Ph.D. Thesis Defense Announcement
CHARACTERIZING AND MODELING ENERGY FLEXIBILITY AND DECARBONIZATION POTENTIAL THROUGH METRICS, HEURISTICS, AND FORECASTING IN CRYPTOCURRENCY AND HIGH-PERFORMANCE DATA CENTERS
By Veronica Margot Paez
Advisor:
Dr. John E. Taylor
Committee Members:
Dr. John E. Taylor (CEE), Dr. Susan Burns (CEE), Dr. Joe F . Bozeman III (CEE), Dr. Neda Mohammadi (CEE), Dr. Troy Cross (Reed College)

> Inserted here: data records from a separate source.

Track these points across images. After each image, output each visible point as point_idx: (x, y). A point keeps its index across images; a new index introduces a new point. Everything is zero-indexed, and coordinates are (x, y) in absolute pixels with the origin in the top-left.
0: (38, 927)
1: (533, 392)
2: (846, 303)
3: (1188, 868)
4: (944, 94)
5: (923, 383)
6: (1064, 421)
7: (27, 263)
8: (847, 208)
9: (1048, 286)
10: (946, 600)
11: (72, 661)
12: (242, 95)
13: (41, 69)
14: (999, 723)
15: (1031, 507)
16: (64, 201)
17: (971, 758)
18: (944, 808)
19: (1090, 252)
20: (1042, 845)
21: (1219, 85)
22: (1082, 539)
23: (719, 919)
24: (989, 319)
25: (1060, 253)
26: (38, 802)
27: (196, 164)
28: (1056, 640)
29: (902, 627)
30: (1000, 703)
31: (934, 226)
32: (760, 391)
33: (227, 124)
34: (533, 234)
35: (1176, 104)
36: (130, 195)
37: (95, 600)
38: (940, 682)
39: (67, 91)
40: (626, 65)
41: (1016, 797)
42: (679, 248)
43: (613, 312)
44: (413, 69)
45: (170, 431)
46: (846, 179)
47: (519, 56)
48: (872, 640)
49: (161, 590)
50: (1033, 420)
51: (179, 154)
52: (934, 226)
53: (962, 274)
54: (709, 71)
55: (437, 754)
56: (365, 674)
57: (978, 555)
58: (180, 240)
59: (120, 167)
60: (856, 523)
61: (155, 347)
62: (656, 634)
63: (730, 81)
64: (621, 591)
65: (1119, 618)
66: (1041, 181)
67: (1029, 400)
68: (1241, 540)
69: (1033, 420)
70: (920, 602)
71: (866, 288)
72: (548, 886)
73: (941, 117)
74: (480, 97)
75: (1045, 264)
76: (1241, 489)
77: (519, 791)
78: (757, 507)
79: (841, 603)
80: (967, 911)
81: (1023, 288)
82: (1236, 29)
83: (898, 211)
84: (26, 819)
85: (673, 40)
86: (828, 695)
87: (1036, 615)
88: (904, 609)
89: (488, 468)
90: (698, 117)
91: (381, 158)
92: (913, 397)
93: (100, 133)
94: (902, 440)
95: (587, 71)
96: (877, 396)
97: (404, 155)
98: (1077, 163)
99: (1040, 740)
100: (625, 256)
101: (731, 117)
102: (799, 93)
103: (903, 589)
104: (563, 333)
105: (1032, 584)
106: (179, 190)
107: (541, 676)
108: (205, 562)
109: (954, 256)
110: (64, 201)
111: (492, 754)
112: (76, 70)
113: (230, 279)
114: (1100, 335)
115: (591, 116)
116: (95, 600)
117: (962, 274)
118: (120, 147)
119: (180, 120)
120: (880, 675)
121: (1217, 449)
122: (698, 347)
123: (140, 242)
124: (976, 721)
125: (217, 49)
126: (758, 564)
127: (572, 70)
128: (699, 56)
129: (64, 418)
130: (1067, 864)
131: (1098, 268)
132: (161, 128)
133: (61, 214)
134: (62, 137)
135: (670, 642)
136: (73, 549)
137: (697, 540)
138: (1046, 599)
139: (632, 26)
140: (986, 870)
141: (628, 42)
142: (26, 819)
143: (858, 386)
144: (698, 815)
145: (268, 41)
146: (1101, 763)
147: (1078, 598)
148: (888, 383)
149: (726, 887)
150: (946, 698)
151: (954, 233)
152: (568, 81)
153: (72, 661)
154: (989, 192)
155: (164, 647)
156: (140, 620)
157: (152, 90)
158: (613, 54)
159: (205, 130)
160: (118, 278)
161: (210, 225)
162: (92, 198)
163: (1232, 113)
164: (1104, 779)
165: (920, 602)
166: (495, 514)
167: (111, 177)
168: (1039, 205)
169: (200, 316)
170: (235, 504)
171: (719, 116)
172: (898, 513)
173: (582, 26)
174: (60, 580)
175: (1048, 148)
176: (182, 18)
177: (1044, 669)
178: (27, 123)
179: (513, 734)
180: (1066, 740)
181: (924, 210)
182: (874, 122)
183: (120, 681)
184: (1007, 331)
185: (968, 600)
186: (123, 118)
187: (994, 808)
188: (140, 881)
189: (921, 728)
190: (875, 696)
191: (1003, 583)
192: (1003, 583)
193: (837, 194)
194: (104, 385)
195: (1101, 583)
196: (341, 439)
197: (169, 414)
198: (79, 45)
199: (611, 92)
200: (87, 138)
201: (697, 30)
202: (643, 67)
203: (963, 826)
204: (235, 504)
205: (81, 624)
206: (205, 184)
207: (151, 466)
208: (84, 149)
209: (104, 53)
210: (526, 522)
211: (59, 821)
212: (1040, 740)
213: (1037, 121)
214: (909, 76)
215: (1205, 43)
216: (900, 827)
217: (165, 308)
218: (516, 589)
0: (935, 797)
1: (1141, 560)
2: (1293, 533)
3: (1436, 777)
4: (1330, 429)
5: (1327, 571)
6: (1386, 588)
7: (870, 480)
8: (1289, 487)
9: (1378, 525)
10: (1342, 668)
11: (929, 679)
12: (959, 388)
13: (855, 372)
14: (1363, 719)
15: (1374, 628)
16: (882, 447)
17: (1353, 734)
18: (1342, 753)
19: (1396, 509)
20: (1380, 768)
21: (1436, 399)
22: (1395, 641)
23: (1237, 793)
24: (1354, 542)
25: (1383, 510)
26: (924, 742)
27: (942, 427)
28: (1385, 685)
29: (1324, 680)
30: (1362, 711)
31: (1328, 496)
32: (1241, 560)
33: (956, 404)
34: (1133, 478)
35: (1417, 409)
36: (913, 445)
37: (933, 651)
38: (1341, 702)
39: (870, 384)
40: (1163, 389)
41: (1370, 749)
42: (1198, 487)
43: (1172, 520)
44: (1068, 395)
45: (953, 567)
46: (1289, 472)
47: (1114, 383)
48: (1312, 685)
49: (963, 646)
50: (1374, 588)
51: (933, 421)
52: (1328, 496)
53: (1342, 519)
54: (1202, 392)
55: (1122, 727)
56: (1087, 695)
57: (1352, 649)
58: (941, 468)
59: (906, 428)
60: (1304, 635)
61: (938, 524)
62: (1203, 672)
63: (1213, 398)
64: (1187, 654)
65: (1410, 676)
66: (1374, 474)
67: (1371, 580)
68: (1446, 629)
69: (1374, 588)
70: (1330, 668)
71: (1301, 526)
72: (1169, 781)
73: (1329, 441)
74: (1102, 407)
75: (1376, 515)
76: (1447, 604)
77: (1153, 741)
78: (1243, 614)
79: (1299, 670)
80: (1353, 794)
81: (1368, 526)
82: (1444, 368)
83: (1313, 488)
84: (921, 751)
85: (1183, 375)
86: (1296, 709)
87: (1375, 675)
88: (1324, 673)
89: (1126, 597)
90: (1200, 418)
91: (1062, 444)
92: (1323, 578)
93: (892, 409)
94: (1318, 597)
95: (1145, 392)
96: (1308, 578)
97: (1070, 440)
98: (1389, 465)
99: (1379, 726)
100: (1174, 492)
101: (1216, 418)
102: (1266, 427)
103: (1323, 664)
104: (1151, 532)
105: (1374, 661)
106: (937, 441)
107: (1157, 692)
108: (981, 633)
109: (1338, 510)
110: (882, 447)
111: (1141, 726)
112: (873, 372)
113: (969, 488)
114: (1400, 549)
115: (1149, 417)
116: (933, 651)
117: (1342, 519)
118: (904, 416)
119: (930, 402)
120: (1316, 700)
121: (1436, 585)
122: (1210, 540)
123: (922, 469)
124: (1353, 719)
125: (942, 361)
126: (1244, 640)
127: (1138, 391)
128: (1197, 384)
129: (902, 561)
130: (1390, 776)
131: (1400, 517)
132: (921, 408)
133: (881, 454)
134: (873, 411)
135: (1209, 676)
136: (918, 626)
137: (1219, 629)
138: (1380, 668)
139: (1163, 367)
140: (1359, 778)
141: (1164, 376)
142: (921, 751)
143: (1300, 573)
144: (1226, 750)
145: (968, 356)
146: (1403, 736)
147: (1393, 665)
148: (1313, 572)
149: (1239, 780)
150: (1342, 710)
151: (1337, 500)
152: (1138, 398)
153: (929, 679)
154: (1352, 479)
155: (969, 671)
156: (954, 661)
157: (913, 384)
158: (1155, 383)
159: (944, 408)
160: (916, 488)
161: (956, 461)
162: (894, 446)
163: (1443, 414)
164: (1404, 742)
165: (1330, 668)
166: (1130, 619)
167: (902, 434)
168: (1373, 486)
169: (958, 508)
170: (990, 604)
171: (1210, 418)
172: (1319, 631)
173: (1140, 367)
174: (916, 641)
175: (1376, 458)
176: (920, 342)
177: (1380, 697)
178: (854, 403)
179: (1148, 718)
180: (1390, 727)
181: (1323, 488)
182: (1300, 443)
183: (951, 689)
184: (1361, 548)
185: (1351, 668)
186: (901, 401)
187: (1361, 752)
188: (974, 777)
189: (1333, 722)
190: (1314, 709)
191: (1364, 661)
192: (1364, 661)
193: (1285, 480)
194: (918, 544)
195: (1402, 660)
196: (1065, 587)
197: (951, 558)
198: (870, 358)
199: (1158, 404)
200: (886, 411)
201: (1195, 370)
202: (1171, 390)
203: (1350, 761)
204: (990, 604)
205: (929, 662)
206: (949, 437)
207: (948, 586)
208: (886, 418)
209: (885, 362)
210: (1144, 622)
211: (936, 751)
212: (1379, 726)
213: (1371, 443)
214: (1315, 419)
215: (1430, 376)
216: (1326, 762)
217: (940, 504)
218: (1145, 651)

Date and Time: April, 20, 2026, 1PM
Location: SEB 122 / https://shorturl.at/slOVK
Across three complementary studies, an empirically grounded, multi-scale
framework is developed to measure and reduce the energy and emissions impacts
of flexible high-performance computing (HPC) and cryptocurrency data center
(CDC) loads. Using novel hourly electricity data from 21 North American
cryptocurrency data centers matched to locational marginal emissions, the analysis
shows that emissions outcomes depend not simply on whether facilities curtail, but
on when, how often, and how deeply they do so, quantified through engineered
metrics of curtailment dynamics and emissions alignment. A data-light behavioral
signature—a Kneedle-derived knee-threshold—is then introduced that separates
both HPC and CDC facilities into statistically distinct operational types and provides a practical proxy for benchmarking flexibility and mitigation performance using only time-series energy data. Finally, site-level behavior is connected to system-level drivers through a block-level cryptocurrency network simulator that endogenizes miner economics, hardware profitability, difficulty adjustment, and halving dynamics to hindcast and forecast hashrate, revenue, and energy under alternative scenarios. While the empirical case studies focus on cryptocurrency data centers, the broader framework speaks to a wider class of flexible compute loads, including emerging HPC and AI facilities whose power demand is increasingly shaping grid planning, emissions accounting, and infrastructure investment. Together, the studies link operational heterogeneity, behavioral signatures, and protocol-driven market incentives, showing that the energy and climate impacts of large-scale compute are not fixed properties of demand, but emergent outcomes of facility behavior, grid conditions, and system design. This framework provides a stronger foundation for emissions measurement, scenario analysis, and policy design for lower-carbon flexible compute loads.